У них и пожар, у них и убийство, у них и тюрьма, у них и дети один за другим, у них и коровы нет, и огорода, у них это есть, чего у нас нет. У них — все, даже отсутствие того, что у всех, у тебя — ничего. Можно к вам? Не слышат. Калитка всегда нараспашку — никогда не перейдешь туда. Совесть не позволит. Вот то, что не позволит попроситься к ним, — это еще, значит, совесть…
Тут еще новая весна— мальчик, сынок, красивый такой, что прошлой весной женился на такой славной девушке (именно она прибавилась тогда за оградой в озерце их сползающей к речке пустоты)… мальчик, сыночек, вчера нынче ночью зарезали пулею ножом в висок; он с бандой связался, а потом развязался, завязал, как женился; то ли это, то ли еще как… нашли позавчера его, милого, в кустиках зарезанного, у Финляндского вокзала.
Так, так! Все не со мной! Никогда, ни почему, по природе— не со мной. Самоубийство в запасе. Судьба в отставке. Душа на пенсии. Совесть на приколе. Тело в ремонте. Ум в кладовке. Ищу дверь в поле.
Семейная чета, соучастники, съели в тиши ребеночка; его потом нашла в огороде бабушка, теперь поет ему колыбельные; идет чета к речке, муж корзину несет, полную белья, снятого с убитых ими людей, подошедших им по размеру и качеству для убийства. Вот так в зрачках отражаются перевернутые колышки в заборе — так и я… и лужок опустел, провожая меня взглядом брошенного таза. Как все кинулись в свою баньку со страху — таз забыли.

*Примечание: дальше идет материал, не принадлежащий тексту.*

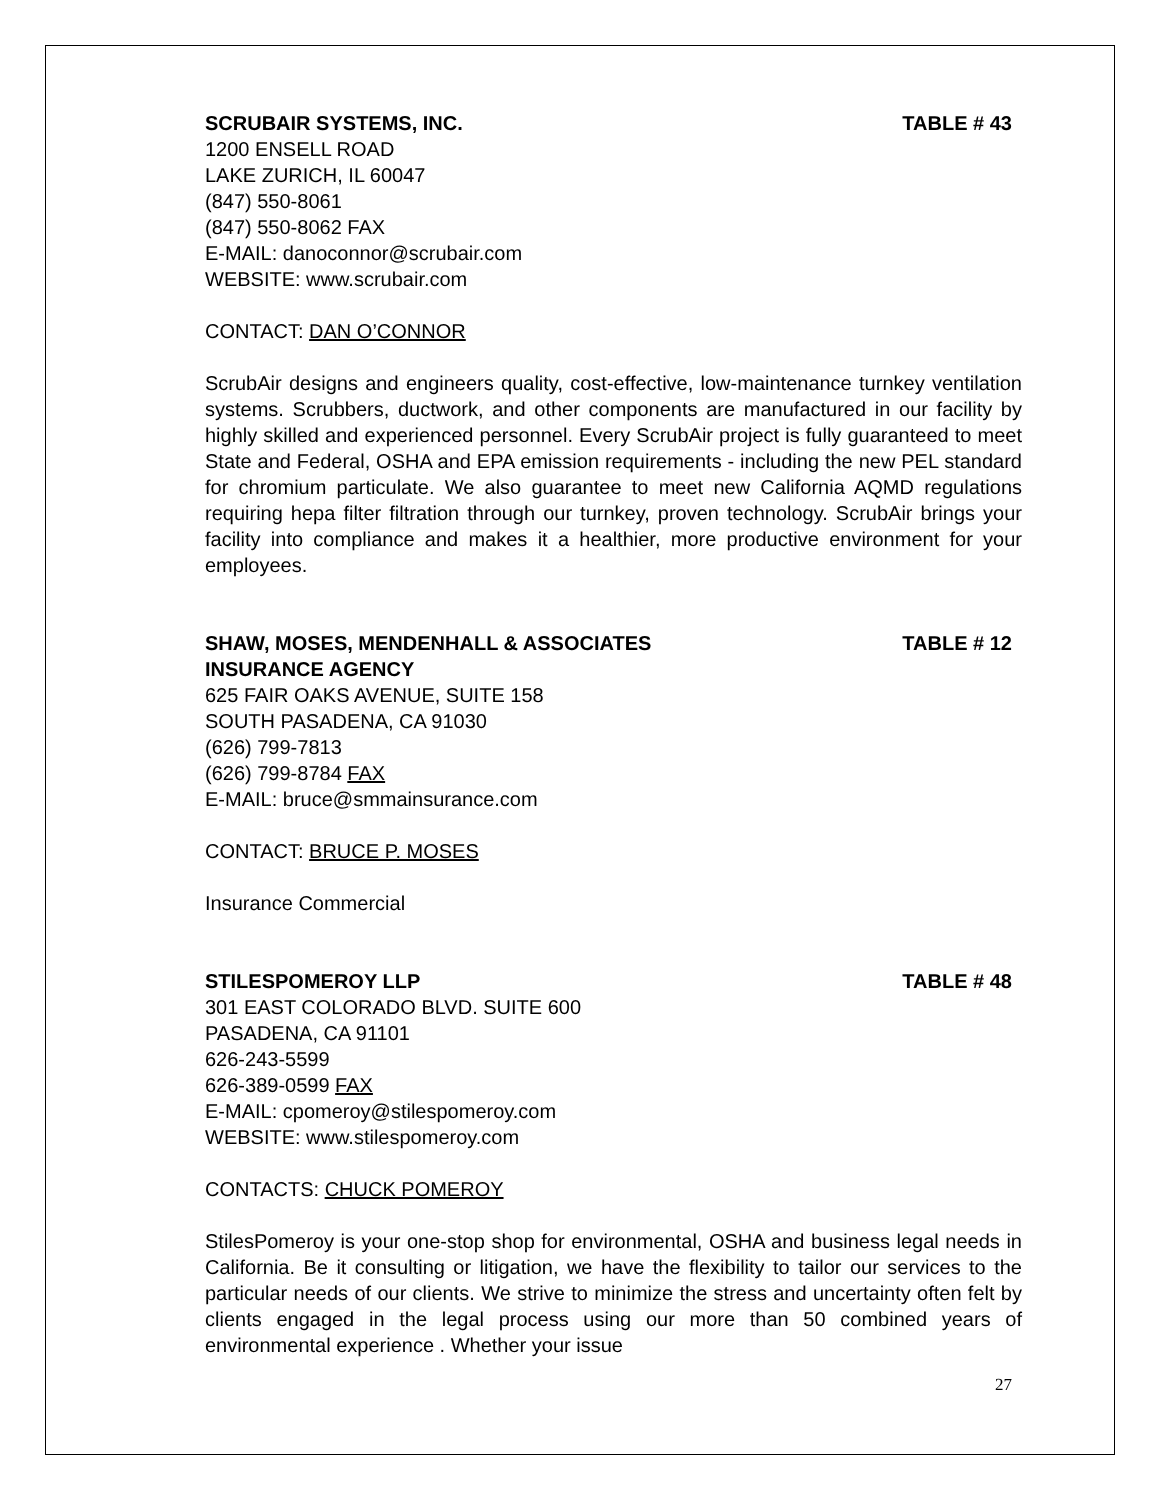SCRUBAIR SYSTEMS, INC. TABLE # 43
1200 ENSELL ROAD
LAKE ZURICH, IL 60047
(847) 550-8061
(847) 550-8062 FAX
E-MAIL: danoconnor@scrubair.com
WEBSITE: www.scrubair.com
CONTACT: DAN O’CONNOR
ScrubAir designs and engineers quality, cost-effective, low-maintenance turnkey ventilation systems. Scrubbers, ductwork, and other components are manufactured in our facility by highly skilled and experienced personnel. Every ScrubAir project is fully guaranteed to meet State and Federal, OSHA and EPA emission requirements - including the new PEL standard for chromium particulate. We also guarantee to meet new California AQMD regulations requiring hepa filter filtration through our turnkey, proven technology. ScrubAir brings your facility into compliance and makes it a healthier, more productive environment for your employees.
SHAW, MOSES, MENDENHALL & ASSOCIATES TABLE # 12
INSURANCE AGENCY
625 FAIR OAKS AVENUE, SUITE 158
SOUTH PASADENA, CA 91030
(626) 799-7813
(626) 799-8784 FAX
E-MAIL: bruce@smmainsurance.com
CONTACT: BRUCE P. MOSES
Insurance Commercial
STILESPOMEROY LLP TABLE # 48
301 EAST COLORADO BLVD. SUITE 600
PASADENA, CA 91101
626-243-5599
626-389-0599 FAX
E-MAIL: cpomeroy@stilespomeroy.com
WEBSITE: www.stilespomeroy.com
CONTACTS: CHUCK POMEROY
StilesPomeroy is your one-stop shop for environmental, OSHA and business legal needs in California. Be it consulting or litigation, we have the flexibility to tailor our services to the particular needs of our clients. We strive to minimize the stress and uncertainty often felt by clients engaged in the legal process using our more than 50 combined years of environmental experience . Whether your issue
27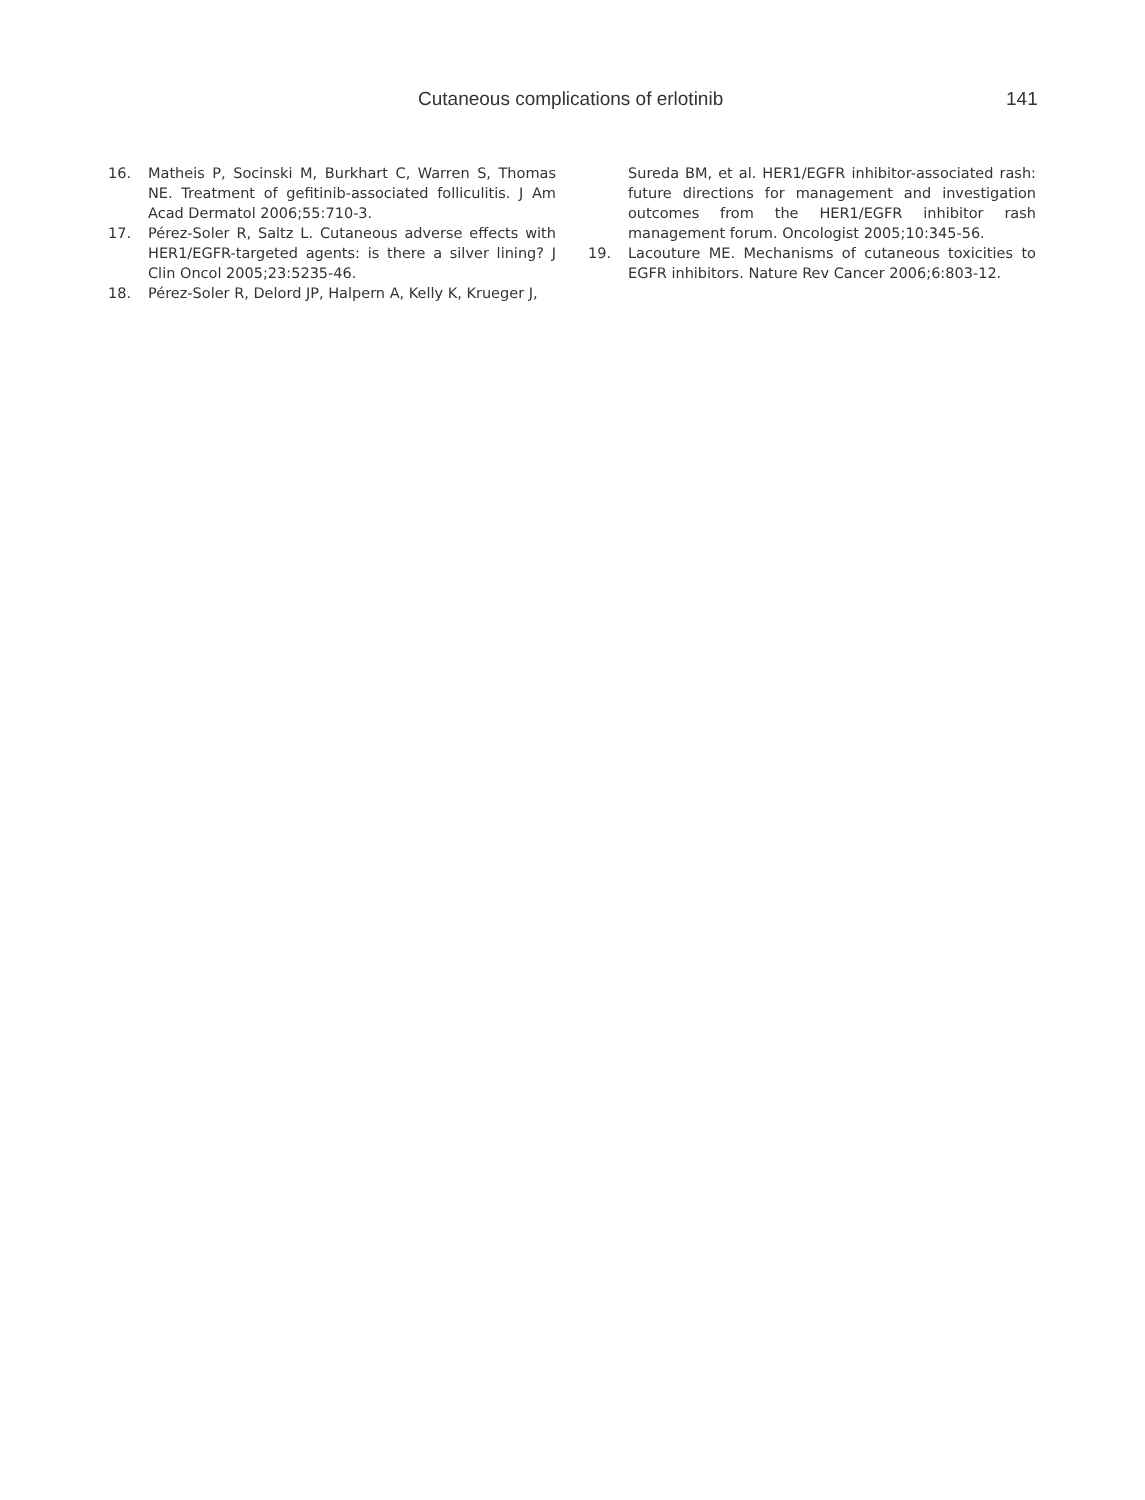Cutaneous complications of erlotinib 141
16. Matheis P, Socinski M, Burkhart C, Warren S, Thomas NE. Treatment of gefitinib-associated folliculitis. J Am Acad Dermatol 2006;55:710-3.
17. Pérez-Soler R, Saltz L. Cutaneous adverse effects with HER1/EGFR-targeted agents: is there a silver lining? J Clin Oncol 2005;23:5235-46.
18. Pérez-Soler R, Delord JP, Halpern A, Kelly K, Krueger J,
Sureda BM, et al. HER1/EGFR inhibitor-associated rash: future directions for management and investigation outcomes from the HER1/EGFR inhibitor rash management forum. Oncologist 2005;10:345-56.
19. Lacouture ME. Mechanisms of cutaneous toxicities to EGFR inhibitors. Nature Rev Cancer 2006;6:803-12.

В доме том — судьба. Она происходит с теми, кто не смог стать нами, даже если хотел, а так и остался, присев на краешек наших глиножелезных форм, поместив себя так же ненарочно в этой жизни, как кому-то мама, чья-то бабушка или просто дальняя тетя.
Это и есть понятие народ— и уж не песенки, не березки — народ, то есть божья судьба, которая с кем-то еще на земле происходит. Среди них все те, кто был, кого нет, кого и не было. Все, что я любил, все, что люблю еще по своей остаточности, все, что у меня было, и все, что у меня осталось — очень мало, — но это теперь уж все, что я люблю. Судьба — народ, народ — судьба; я, отлученный, сбоку. Пока не выйдет вся зависть, пока не помещу оставшуюся от меня щедрую крошку на загребущую ладонь — до тех пор никогда не пройду туда, где все как на ладони, куда калитка всегда настежь…
Лес
Дни человека, как трава.
Как цвет полевой, так он цветет.
Псалтырь 102:151
— Нет, меня не надо провожать, — сказал Монахов, еще раз легко обнимая мать, припавшую к его груди как пушинка, и, поколебавшись, добавил для окончательности: — Меня проводят.
Мать покорилась.
Отец его спал одетый, забывшись очередным сном: закинул голову, приоткрыв рот; нос его заострился, кожа впалых щек была белее длинной седой щетины… Монахов склонился над этим пейзажем щеки. Силы жизни как-то просторно клокотали в отце, словно слишком свободно помещаясь и просясь наружу из бренного, лежавшего поверх одеяла, словно не проминавшего уже постели тела. Монахов склонился к отцу с бережным поцелуем и сумел не подумать этого.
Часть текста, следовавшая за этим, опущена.